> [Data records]
★ ★ ★
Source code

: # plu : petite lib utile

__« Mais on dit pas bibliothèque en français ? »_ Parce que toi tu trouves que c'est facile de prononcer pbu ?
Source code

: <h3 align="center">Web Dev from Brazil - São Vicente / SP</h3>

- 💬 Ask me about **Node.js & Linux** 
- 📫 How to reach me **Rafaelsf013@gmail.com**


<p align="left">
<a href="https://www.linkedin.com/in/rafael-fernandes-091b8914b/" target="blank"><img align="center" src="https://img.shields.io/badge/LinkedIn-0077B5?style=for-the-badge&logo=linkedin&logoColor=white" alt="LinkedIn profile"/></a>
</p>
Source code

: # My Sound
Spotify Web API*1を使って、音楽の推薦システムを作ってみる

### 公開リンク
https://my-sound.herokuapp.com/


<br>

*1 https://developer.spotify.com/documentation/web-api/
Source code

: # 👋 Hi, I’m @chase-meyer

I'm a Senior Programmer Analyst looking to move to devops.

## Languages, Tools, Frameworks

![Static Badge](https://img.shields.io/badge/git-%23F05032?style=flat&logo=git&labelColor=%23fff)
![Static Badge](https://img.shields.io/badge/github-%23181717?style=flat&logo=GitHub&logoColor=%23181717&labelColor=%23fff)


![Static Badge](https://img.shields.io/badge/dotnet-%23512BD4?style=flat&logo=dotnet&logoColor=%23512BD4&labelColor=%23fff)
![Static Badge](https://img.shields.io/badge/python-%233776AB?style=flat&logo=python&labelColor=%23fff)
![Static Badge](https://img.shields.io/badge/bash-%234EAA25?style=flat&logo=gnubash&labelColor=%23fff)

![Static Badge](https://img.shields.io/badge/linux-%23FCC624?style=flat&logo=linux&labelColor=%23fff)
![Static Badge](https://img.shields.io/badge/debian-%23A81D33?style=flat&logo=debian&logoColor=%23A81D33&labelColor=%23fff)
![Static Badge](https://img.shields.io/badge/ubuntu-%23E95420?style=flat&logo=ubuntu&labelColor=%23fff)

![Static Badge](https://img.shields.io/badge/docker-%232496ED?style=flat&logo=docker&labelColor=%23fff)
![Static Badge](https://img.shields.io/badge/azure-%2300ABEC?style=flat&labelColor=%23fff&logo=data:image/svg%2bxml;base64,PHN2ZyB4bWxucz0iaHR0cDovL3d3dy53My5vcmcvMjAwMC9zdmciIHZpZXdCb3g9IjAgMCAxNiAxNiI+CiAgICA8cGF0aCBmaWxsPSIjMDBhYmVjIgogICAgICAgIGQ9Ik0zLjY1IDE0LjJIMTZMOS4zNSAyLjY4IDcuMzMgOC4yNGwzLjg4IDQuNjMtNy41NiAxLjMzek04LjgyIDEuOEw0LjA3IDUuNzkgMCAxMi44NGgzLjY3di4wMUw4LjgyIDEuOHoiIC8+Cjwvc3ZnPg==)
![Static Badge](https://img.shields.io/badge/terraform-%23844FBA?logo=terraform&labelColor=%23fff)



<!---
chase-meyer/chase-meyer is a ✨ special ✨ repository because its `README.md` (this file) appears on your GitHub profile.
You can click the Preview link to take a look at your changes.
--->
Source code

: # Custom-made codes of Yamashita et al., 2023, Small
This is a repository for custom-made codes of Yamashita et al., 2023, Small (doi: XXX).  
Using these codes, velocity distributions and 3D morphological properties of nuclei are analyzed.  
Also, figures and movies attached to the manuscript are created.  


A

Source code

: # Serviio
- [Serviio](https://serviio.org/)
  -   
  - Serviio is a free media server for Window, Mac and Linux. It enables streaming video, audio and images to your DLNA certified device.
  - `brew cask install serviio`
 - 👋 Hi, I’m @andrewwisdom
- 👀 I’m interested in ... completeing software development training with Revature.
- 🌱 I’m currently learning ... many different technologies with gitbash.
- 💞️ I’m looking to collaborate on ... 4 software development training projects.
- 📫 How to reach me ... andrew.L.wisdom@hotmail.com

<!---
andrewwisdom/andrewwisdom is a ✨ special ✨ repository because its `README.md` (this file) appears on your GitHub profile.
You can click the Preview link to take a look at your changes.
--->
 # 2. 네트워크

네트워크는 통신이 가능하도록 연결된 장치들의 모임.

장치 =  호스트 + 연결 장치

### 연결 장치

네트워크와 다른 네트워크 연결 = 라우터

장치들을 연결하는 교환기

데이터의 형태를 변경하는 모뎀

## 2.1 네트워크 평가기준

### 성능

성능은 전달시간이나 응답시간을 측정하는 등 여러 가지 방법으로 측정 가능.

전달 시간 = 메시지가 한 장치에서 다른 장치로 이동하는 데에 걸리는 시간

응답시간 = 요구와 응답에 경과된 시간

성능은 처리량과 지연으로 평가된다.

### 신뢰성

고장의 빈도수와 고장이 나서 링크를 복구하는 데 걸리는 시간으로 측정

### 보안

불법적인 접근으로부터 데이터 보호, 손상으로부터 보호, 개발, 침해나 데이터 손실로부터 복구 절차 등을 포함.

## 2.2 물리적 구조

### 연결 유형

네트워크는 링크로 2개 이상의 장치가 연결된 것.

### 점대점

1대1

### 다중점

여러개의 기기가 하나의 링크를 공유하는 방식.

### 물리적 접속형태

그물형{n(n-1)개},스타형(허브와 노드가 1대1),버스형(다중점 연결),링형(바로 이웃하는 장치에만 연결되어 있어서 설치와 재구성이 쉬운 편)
★ ★ ★
> [WHAT IS EXPECTED] Return only the number of lines in the data that hold the string "special".

> [TASK ANSWER] 2